Прожив только два месяца после моего девятого дня рождения, я отстоял на многие годы от понимания всего этого. В нашей арендованной кухне грезил о бриллиантах и изумрудах, в мыслях отгонял все проблемы и угрозы. Допив «кул-эйд», я вымыл стакан, вытер его, убрал. Потом вытер влажное пятно на столе, пошел в гостиную, посмотрел на телик. Включать не стал, сделав шажок к далекой зрелости.
В спальне фабричный глаз лежал на кровати, по-прежнему глядя на подушку. Я удивлялся себе: как я только мог подумать, что джуджу может оживить этот глаз. Ничего сверхъестественного в нем не было. Обычный мусор.
Я не вернул глаз в бумажный пакет, который лежал на полу, где я сам его и оставил. Но и не выбросил глаз. После короткого колебания взял в руку, обошел кровать, выдвинул ящик ночного столика, из которого достал металлическую коробку с откидывающейся крышкой.
В этой жестянке когда-то лежали сладости, ее подарили мне на прошлое Рождество мистер и миссис Лоренцо. На крышке изобразили итальянку в старинной одежде. Под ней красивыми красно-золотистыми буквами написали два слова на итальянском: «Флоренция» и «Торрони». В коробке тогда лежало полтора фунта миндальной нуги, произведенной в Италии, трех сортов: с лимонным, апельсиновым и ванильным вкусом. Нуга мне очень понравилась, но при сравнении сладостей и раскрашенной металлической коробки вторая представлялась мне более ценным сокровищем.
В коробке я держал вещи, которыми дорожил или которые заинтересовали меня по причинам, понятным только мальчику моего возраста. Их набралось с дюжину, в том числе: золотисто-синий шарик из «кошачьего глаза», цент, расплющенный колесами поезда до диаметра полудоллара, копия чека из ресторана, где мы с мамой съели ланч на следующий день после того, как мама выгнала Тилтона, серебряный доллар, который дала мне бабушка Анита, когда я прочитал наизусть «Отче наш», и велела потратить только в день конфирмации.

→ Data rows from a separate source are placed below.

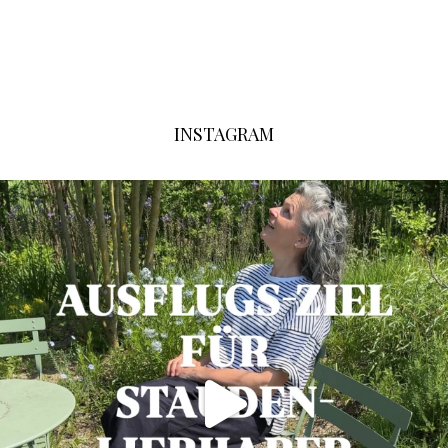
INSTAGRAM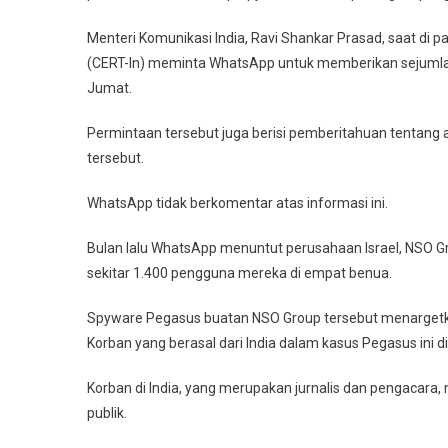
Menteri Komunikasi India, Ravi Shankar Prasad, saat d
(CERT-In) meminta WhatsApp untuk memberikan sejumlah in
Jumat.
Permintaan tersebut juga berisi pemberitahuan tentang a
tersebut.
WhatsApp tidak berkomentar atas informasi ini.
Bulan lalu WhatsApp menuntut perusahaan Israel, NSO 
sekitar 1.400 pengguna mereka di empat benua.
Spyware Pegasus buatan NSO Group tersebut menargetkan di
Korban yang berasal dari India dalam kasus Pegasus ini d
Korban di India, yang merupakan jurnalis dan pengaca
publik.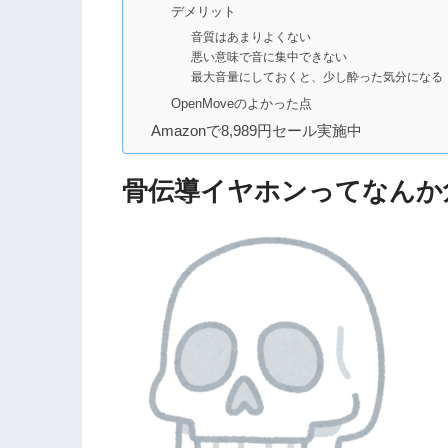
デメリット
音質はあまりよくない
悪い意味で音に集中できない
最大音量にしておくと、少し酔った気分になる
OpenMoveのよかった点
Amazonで8,989円セール実施中
骨伝導イヤホンってなんか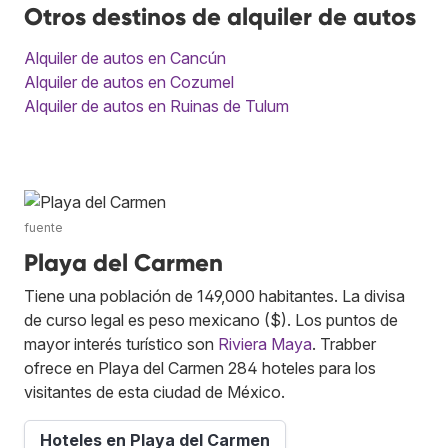
Otros destinos de alquiler de autos
Alquiler de autos en Cancún
Alquiler de autos en Cozumel
Alquiler de autos en Ruinas de Tulum
fuente
Playa del Carmen
Tiene una población de 149,000 habitantes. La divisa
de curso legal es peso mexicano ($). Los puntos de
mayor interés turístico son
Riviera Maya
. Trabber
ofrece en Playa del Carmen 284 hoteles para los
visitantes de esta ciudad de México.
Hoteles en Playa del Carmen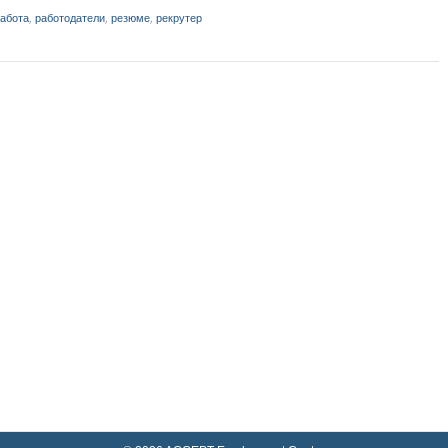
абота
,
работодатели
,
резюме
,
рекрутер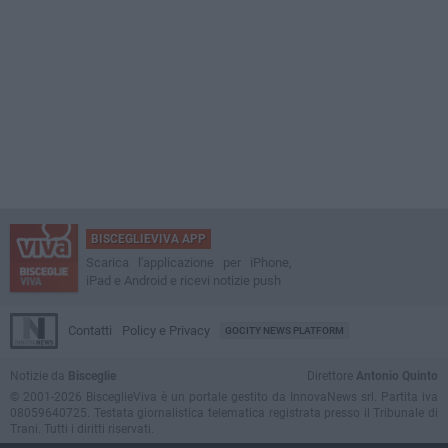
BISCEGLIEVIVA APP
Scarica l'applicazione per iPhone,
iPad e Android e ricevi notizie push
Contatti
Policy e Privacy
GOCITY NEWS PLATFORM
Notizie da
Bisceglie
Direttore
Antonio Quinto
© 2001-2026 BisceglieViva è un portale gestito da InnovaNews srl. Partita iva
08059640725. Testata giornalistica telematica registrata presso il Tribunale di
Trani. Tutti i diritti riservati.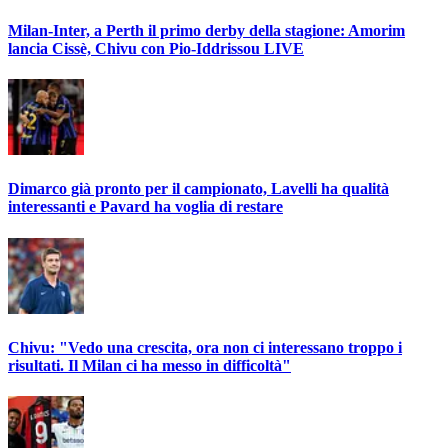
Milan-Inter, a Perth il primo derby della stagione: Amorim
lancia Cissè, Chivu con Pio-Iddrissou LIVE
Dimarco già pronto per il campionato, Lavelli ha qualità
interessanti e Pavard ha voglia di restare
Chivu: "Vedo una crescita, ora non ci interessano troppo i
risultati. Il Milan ci ha messo in difficoltà"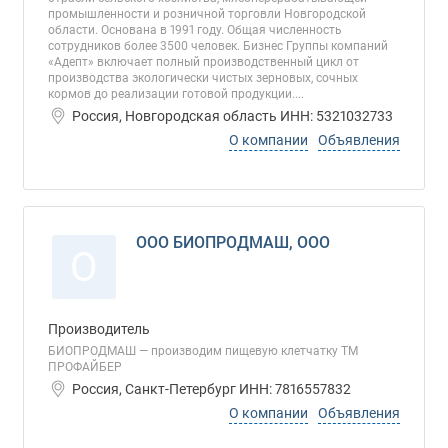
промышленности и розничной торговли Новгородской
области. Основана в 1991 году. Общая численность
сотрудников более 3500 человек. Бизнес Группы компаний
«Адепт» включает полный производственный цикл от
производства экологически чистых зерновых, сочных
кормов до реализации готовой продукции....
Россия, Новгородская область ИНН: 5321032733
О компании
Объявления
ООО БИОПРОДМАШ, ООО
О
Производитель
БИОПРОДМАШ — производим пищевую клетчатку ТМ
ПРОФАЙБЕР
Россия, Санкт-Петербург ИНН: 7816557832
О компании
Объявления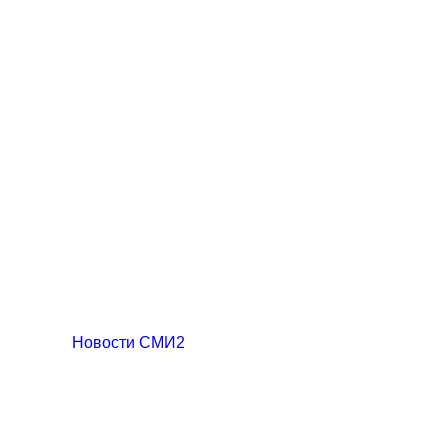
Новости СМИ2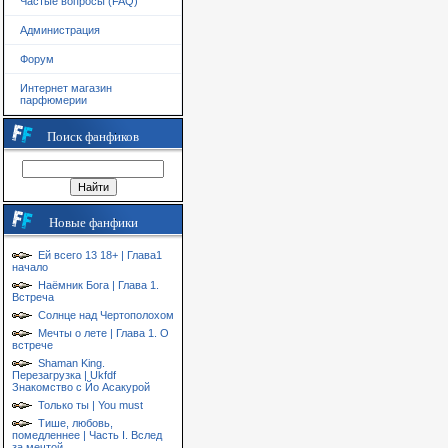
Частые вопросы (FAQ)
Администрация
Форум
Интернет магазин
парфюмерии
Поиск фанфиков
Новые фанфики
Ей всего 13 18+ | Глава1
начало
Наёмник Бога | Глава 1.
Встреча
Солнце над Чертополохом
Мечты о лете | Глава 1. О
встрече
Shaman King.
Перезагрузка | Ukfdf
Знакомство с Йо Асакурой
Только ты | You must
Тише, любовь,
помедленнее | Часть I. Вслед
за мечтой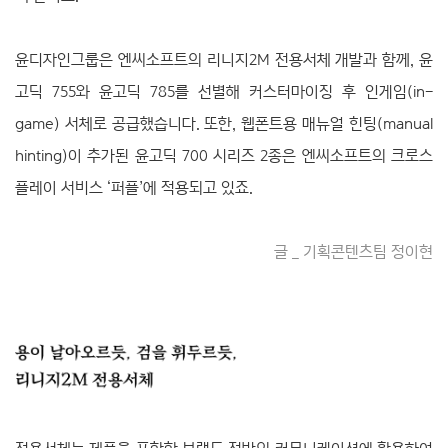
윤디자인그룹은 엔씨소프트의 리니지2M 전용서체 개발과 함께, 윤
고딕
755와 윤고딕 785를 선별해 커스터마이징 후
인게임(in-
game) 서체로 공급했습니다. 또한, 웹폰트용 매뉴얼 힌팅(manual
hinting)이 추가된 윤고딕 700 시리즈 2종은 엔씨소프트의
크로스
플레이 서비스 ‘퍼플’에 적용되고 있죠.
글 _ 기획콘텐츠팀 정이현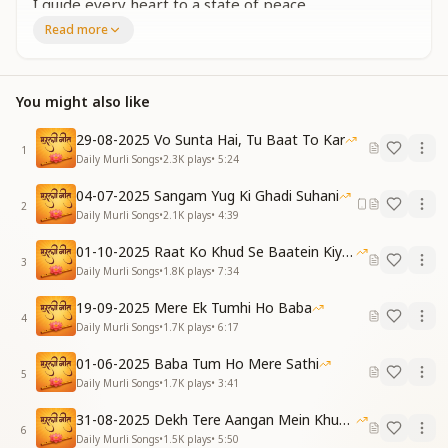
I guide every heart to a state of peace,
And help every soul find sorrow’s release.
Read more
जो मददगार रहता है हर पल मेरा
देता हूँ मैं खजाने अनेकों उसे
जिंदगी में वो दुख ना कभी पाता है
You might also like
सुख के मिलते खजाने अनेकों उसे
One who serves Me with a loyal heart,
29-08-2025 Vo Sunta Hai, Tu Baat To Kar
I give to him treasures in every part.
1
Daily Murli Songs
•
2.3K
plays
•
5:24
He never suffers, nor tastes any sorrow,
He gains joy-filled riches—today and tomorrow.
04-07-2025 Sangam Yug Ki Ghadi Suhani
2
जो मददगार रहता है हर पल मेरा
Daily Murli Songs
•
2.1K
plays
•
4:39
देता हूँ मैं खजाने अनेकों उसे
01-10-2025 Raat Ko Khud Se Baatein Kiya Kijiye
जिंदगी में वो दुख ना कभी पाता है
3
Daily Murli Songs
•
1.8K
plays
•
7:34
सुख के मिलते खजाने अनेकों उसे
To those who help Me at every turn,
19-09-2025 Mere Ek Tumhi Ho Baba
I grant spiritual wealth they truly earn.
4
Daily Murli Songs
•
1.7K
plays
•
6:17
Their lives remain untouched by pain,
And joy flows to them like gentle rain.
01-06-2025 Baba Tum Ho Mere Sathi
5
साथ उसका ही देने को आता हूँ मैं
Daily Murli Songs
•
1.7K
plays
•
3:41
सबको शांति में रहना सिखाता हूँ मैं
31-08-2025 Dekh Tere Aangan Mein Khud Bhagwan
सबका जीवन सुखी भी बनाता हूँ मैं
6
Daily Murli Songs
•
1.5K
plays
•
5:50
I come to walk beside such a soul,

Медальон с перышком в коробке не лежал: я по-прежнему носил его в брючном кармане.
Я замялся перед тем, как добавить ворсистый глаз в мою сокровищницу. Вдруг в нем таилась черная магия и она каким-то непонятным образом заразит все остальное?
– Идиот, – дал я себе не самую лестную характеристику, бросил глаз в жестянку и закрыл крышку.

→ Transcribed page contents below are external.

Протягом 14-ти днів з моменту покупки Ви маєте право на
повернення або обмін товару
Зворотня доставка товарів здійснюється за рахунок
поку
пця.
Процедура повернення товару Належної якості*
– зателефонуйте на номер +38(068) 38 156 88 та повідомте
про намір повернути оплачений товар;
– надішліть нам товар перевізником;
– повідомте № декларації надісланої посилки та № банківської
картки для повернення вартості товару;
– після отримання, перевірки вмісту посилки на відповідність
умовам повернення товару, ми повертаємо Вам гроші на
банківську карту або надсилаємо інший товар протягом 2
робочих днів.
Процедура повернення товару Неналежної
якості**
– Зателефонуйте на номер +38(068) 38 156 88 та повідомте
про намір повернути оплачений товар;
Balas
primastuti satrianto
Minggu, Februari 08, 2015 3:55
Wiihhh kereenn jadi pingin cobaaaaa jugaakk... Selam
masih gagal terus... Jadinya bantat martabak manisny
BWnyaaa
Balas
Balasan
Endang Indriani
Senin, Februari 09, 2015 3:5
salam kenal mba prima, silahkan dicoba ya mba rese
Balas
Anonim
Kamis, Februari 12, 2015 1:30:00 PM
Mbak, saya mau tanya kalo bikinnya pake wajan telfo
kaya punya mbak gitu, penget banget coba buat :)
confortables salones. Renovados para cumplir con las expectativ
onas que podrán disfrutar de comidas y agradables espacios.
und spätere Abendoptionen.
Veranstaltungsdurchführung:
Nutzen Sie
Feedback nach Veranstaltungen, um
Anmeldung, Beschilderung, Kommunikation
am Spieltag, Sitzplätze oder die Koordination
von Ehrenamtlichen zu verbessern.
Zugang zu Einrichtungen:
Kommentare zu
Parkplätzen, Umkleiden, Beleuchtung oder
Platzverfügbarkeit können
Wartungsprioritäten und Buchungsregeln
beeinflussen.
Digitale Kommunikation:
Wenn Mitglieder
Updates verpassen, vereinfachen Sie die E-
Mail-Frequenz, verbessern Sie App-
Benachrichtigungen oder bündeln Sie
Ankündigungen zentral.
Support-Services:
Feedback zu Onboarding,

Поставил коробку на ночной столик, поднялся с кровати, повернулся и увидел стоящую в дверях Фиону Кэссиди.
Я точно помнил, что запер дверь на врезной замок. Одно или два окна оставались открытыми, но молодая женщина не могла попасть в квартиру через них ни с шестого этажа, ни с улицы.
Она не произнесла ни слова. Смотрела на меня ничего не выражающими глазами, красивое, но неподвижное лицо больше соответствовало роботу, электронный мозг которого сейчас определялся с последующими действиями. Сине-лиловые глаза казались стеклянными.
Мне бы хотелось сказать, что я тревожился, но не боялся, хотя, по правде, она испугала меня, потому что материализовалась, как призрак, а теперь просто стояла и смотрела.
Интуитивно я чувствовал, что и мне не следует заговаривать первым, отвечать взглядом на взгляд, молчанием – на молчание, и этим заставить ее нервничать. Но сдержаться не смог.
– Что вы тут делаете?
С порога она шагнула в мою спальню.
– Как вы сюда попали?
Игнорируя мои вопросы, она оглядела маленькую комнату, уделив особое внимание постеру с Дюком Эллингтоном во фраке – его запечатлели в клубе «Коттон» в конце 1920-х годов, на фоне знаменитых фресок, – фотографии в рамке дедушки Тедди и Бенни Гудмена и постеру моего любимого телевизионного комика Реда Скелтона, в наряде Фредди Шаромыжника, потому что я не смог найти его постер в образе Клема Кадиддлхоппера, самого смешного, по моему разумению, персонажа Скелтона.